I would propose that this disembodiment takes place with Burkhardt’s historiography of the Renaissance (Davies, 16-17) and the creation of “the myth of essential and universal Man” (24):
Above all, Burkhardt’s Renaissance was the epoch of the individual. …the concept, the central one in his understanding of the period, denotes not just those heroice or demonic uomini universali, the gifted brutal Sforzas, Borgias and Medicis who haunt the popular histories of the period, but the development of a universal capacity to think of yourself, in a fundamental way, as a free and unique being: not as Florentine or Marseillais or a sailor or a Roman Catholic or somebody’s daughter or grandson, important though all those affiliations might be, but as a free-standing, self-determining person with an identity and a name that is not simply a marker of family or ‘occupation’, but is ‘proper’… (16-17)
I’m also sure that each one of us could think of at least one other example in the history of Humanism or Modernism (or elsewhen/where) that could account for the disembodiment of intelligence/information.
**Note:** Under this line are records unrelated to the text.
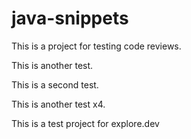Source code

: # java-snippets

This is a project for testing code reviews.

This is another test.

This is a second test.

This is another test x4.

This is a test project for explore.dev 

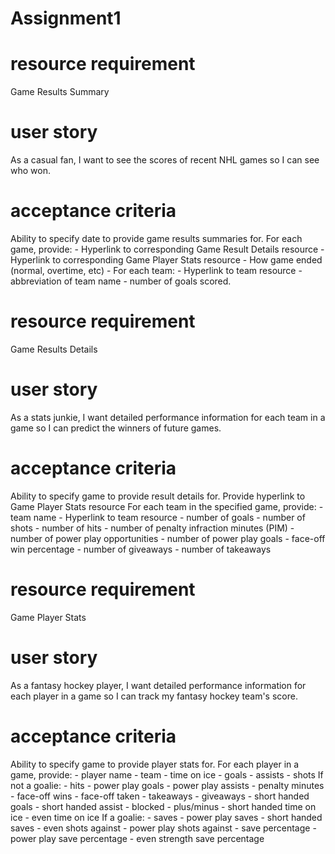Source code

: # Assignment1

# resource requirement
Game Results Summary
# user story
As a casual fan, I want to see the scores of recent NHL games so I can see who won.
# acceptance criteria
Ability to specify date to provide game results summaries for.
For each game, provide:
    - Hyperlink to corresponding Game Result Details resource
    - Hyperlink to corresponding Game Player Stats resource
    - How game ended (normal, overtime, etc)
    - For each team:
        - Hyperlink to team resource
        - abbreviation of team name 
        - number of goals scored.
    
# resource requirement
Game Results Details
# user story
As a stats junkie, I want detailed performance information for each team in a game so I can predict the winners of future games.
# acceptance criteria
Ability to specify game to provide result details for.
Provide hyperlink to Game Player Stats resource
For each team in the specified game, provide:
    - team name
    - Hyperlink to team resource
    - number of goals
    - number of shots
    - number of hits
    - number of penalty infraction minutes (PIM)
    - number of power play opportunities
    - number of power play goals
    - face-off win percentage
    - number of giveaways
    - number of takeaways

# resource requirement
Game Player Stats
# user story
As a fantasy hockey player, I want detailed performance information for each player in a game so I can track my fantasy hockey team's score.
# acceptance criteria
Ability to specify game to provide player stats for.
For each player in a game, provide:
    - player name
    - team
    - time on ice
    - goals
    - assists
    - shots
    If not a goalie:
        - hits
        - power play goals
        - power play assists
        - penalty minutes
        - face-off wins
        - face-off taken
        - takeaways
        - giveaways
        - short handed goals
        - short handed assist
        - blocked
        - plus/minus
        - short handed time on ice
        - even time on ice
    If a goalie:
        - saves
        - power play saves
        - short handed saves
        - even shots against
        - power play shots against
        - save percentage
        - power play save percentage
        - even strength save percentage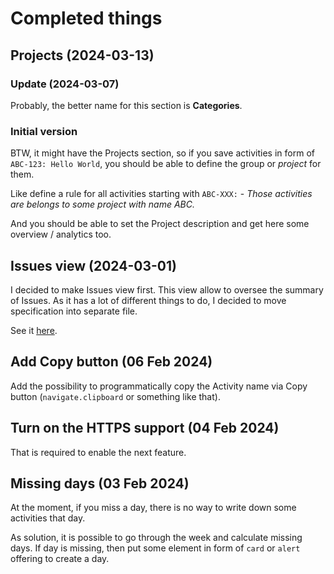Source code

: # Completed things

## Projects (2024-03-13)

### Update (2024-03-07)

Probably, the better name for this section is **Categories**.

### Initial version

BTW, it might have the Projects section, so if you save activities in form of `ABC-123: Hello World`, you should be able to define the group or _project_ for them.

Like define a rule for all activities starting with `ABC-XXX:` - _Those activities are belongs to some project with name ABC._

And you should be able to set the Project description and get here some overview / analytics too.

## Issues view (2024-03-01)

I decided to make Issues view first. This view allow to oversee the summary of Issues. As it has a lot of different things to do, I decided to move specification into separate file.

See it [here](./issues).

## Add Copy button (06 Feb 2024)

Add the possibility to programmatically copy the Activity name via Copy button (`navigate.clipboard` or something like that).

## Turn on the HTTPS support (04 Feb 2024)

That is required to enable the next feature.

## Missing days (03 Feb 2024)

At the moment, if you miss a day, there is no way to write down some activities that day.

As solution, it is possible to go through the week and calculate missing days. If day is missing, then put some element in form of `card` or `alert` offering to create a day.
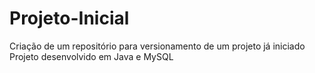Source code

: # Projeto-Inicial
Criação de um repositório para versionamento de um projeto já iniciado
Projeto desenvolvido em Java e MySQL
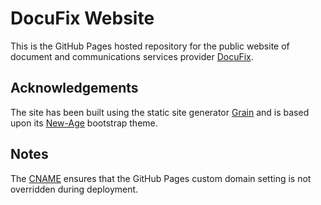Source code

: DocuFix Website
===============

This is the GitHub Pages hosted repository for the public website of document
and communications services provider
[DocuFix](http://www.docufix.co.uk "Docufix - Document and Communications Services").

## Acknowledgements

The site has been built using the static site generator
[Grain](http://github.com/sysgears/grain "Grain Framework") and is based upon its
[New-Age](http://github.com/sysgears.com/grain-theme-new-age "New Age Grain theme")
bootstrap theme.


## Notes

The [CNAME](content/CNAME) ensures that the GitHub Pages custom domain setting
is not overridden during deployment.
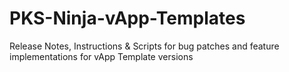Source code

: # PKS-Ninja-vApp-Templates
Release Notes, Instructions & Scripts for bug patches and feature implementations for vApp Template versions
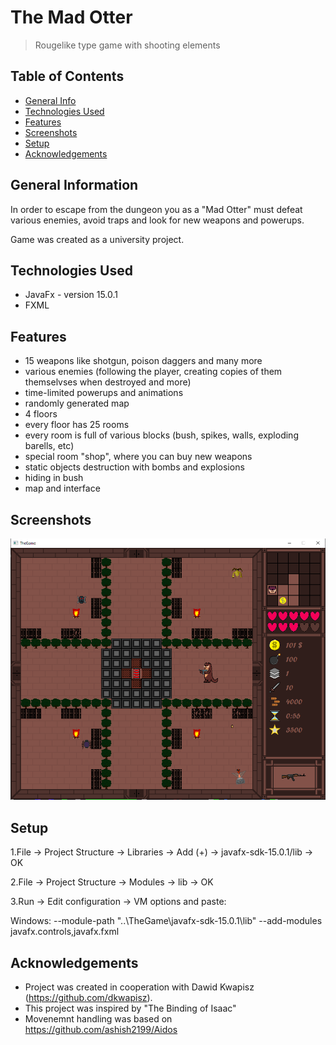 # The Mad Otter
> Rougelike type game with shooting elements
## Table of Contents
* [General Info](#general-information)
* [Technologies Used](#technologies-used)
* [Features](#features)
* [Screenshots](#screenshots)
* [Setup](#setup)
* [Acknowledgements](#acknowledgements)


## General Information

In order to escape from the dungeon you as a "Mad Otter" must defeat various enemies, avoid traps and look for new weapons and powerups.

Game was created as a university project.

## Technologies Used
- JavaFx - version 15.0.1
- FXML


## Features
- 15 weapons like shotgun, poison daggers and many more
- various enemies (following the player, creating copies of them themselvses when destroyed and more)
- time-limited powerups and animations
- randomly generated map
- 4 floors
- every floor has 25 rooms
- every room is full of various blocks (bush, spikes, walls, exploding barells, etc) 
- special room "shop", where you can buy new weapons
- static objects destruction with bombs and explosions
- hiding in bush
- map and interface


## Screenshots
![Example screenshot](./img/screen1.png)


## Setup
1.File -> Project Structure -> Libraries -> Add (+) -> javafx-sdk-15.0.1/lib -> OK

2.File -> Project Structure -> Modules -> lib -> OK

3.Run -> Edit configuration -> VM options and paste:

Windows: --module-path "..\TheGame\javafx-sdk-15.0.1\lib" --add-modules javafx.controls,javafx.fxml



## Acknowledgements
- Project was created in cooperation with Dawid Kwapisz (https://github.com/dkwapisz).
- This project was inspired by "The Binding of Isaac"
- Movenemnt handling was based on https://github.com/ashish2199/Aidos

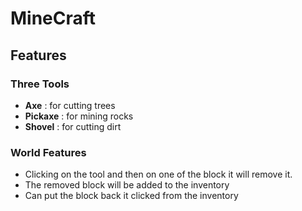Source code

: # MineCraft

## Features

### Three Tools

- <strong>Axe</strong> : for cutting trees
- <strong>Pickaxe</strong> : for mining rocks
- <strong>Shovel</strong> : for cutting dirt

### World Features

- Clicking on the tool and then on one of the block it will remove it.
- The removed block will be added to the inventory
- Can put the block back it clicked from the inventory
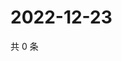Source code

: # 2022-12-23

共 0 条

<!-- BEGIN WEIBO -->
<!-- 最后更新时间 Fri Dec 23 2022 19:11:47 GMT+0800 (China Standard Time) -->

<!-- END WEIBO -->
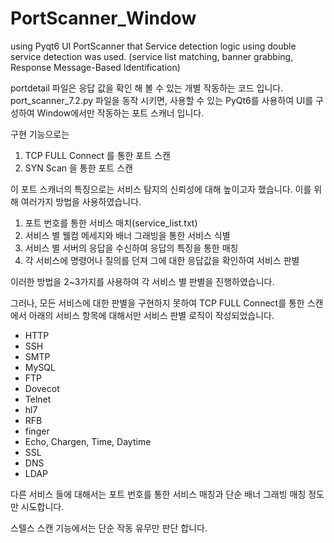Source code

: # PortScanner_Window
using Pyqt6 UI PortScanner that Service detection logic using double service detection was used. (service list matching, banner grabbing, Response Message-Based Identification)

portdetail 파일은 응답 값을 확인 해 볼 수 있는 개별 작동하는 코드 입니다.
port_scanner_7.2.py 파일을 동작 시키면, 사용할 수 있는 PyQt6를 사용하여 UI를 구성하여 Window에서만 작동하는 포트 스캐너 입니다.

구현 기능으로는
1. TCP FULL Connect 를 통한 포트 스캔
2. SYN Scan 을 통한 포트 스캔

이 포트 스캐너의 특징으로는 서비스 탐지의 신뢰성에 대해 높이고자 했습니다.
이를 위해 여러가지 방법을 사용하였습니다.
1. 포트 번호를 통한 서비스 매치(service_list.txt)
2. 서비스 별 웰컴 메세지와 배너 그래빙을 통한 서비스 식별
3. 서비스 별 서버의 응답을 수신하여 응답의 특징을 통한 매칭
4. 각 서비스에 명령어나 질의를 던져 그에 대한 응답값을 확인하여 서비스 판별
   
이러한 방법을 2~3가지를 사용하여 각 서비스 별 판별을 진행하였습니다.

그러나, 모든 서비스에 대한 판별을 구현하지 못하여 TCP FULL Connect를 통한 스캔에서 아래의 서비스 항목에 대해서만 서비스 판별 로직이 작성되었습니다. 
- HTTP
- SSH
- SMTP
- MySQL
- FTP
- Dovecot
- Telnet
- hl7
- RFB
- finger
- Echo, Chargen, Time, Daytime
- SSL
- DNS
- LDAP

다른 서비스 들에 대해서는 포트 번호를 통한 서비스 매칭과 단순 배너 그래빙 매칭 정도만 시도합니다. 

스텔스 스캔 기능에서는 단순 작동 유무만 판단 합니다.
Hayles even contradicts her own construction in chapter 1 by acknowledging that the “erasure of embodiment” is common to both Humanism and Posthumanism, that the humanist ideal presupposes that you possess your body but are more than just the sum of your parts (4). Whatever part of you that makes you “you”, that is, an individual, lies beyond the material realm; and you share this ephemeral quality—let’s call it ‘identity’, or ‘self’—with all other humans.
Here’s a thought: the capacity for identity implies ‘intelligence’, in the way Hayles uses it (which I’d suggest is subtly yet distinctly different than the way Turing uses it). For Hayles, does the reverse also follow? That is, does intelligence imply ‘identity’?
Does the probability that the “erasure of embodiment” is not localized in the historical moment of the birth of cybernetics (but possibly in the historical construction of humanism and modernism!) invalidate her premise that intelligence should be embodied? Is Hayles’ desire to re-insert intelligence and information in the body justified, or are Moravec’s mind children not only plausible but represent the natural (if I can use such a word) evolution of the human into the posthuman? Another way of phrasing this question would be to ask: do you agree with Kurzweil, the transhumanists* and the notion of the Singularity, or not? If yes, how does this change how Hayles defines the posthuman?
*as an aside, we’ve talked a lot about antihumanism, humanism, posthumanism (not to mention (premoderns, moderns, postmoderns, nonmoderns and cyborgs)… but we really haven’t said a lot about transhumanism. What’s the deal with that, Harvey?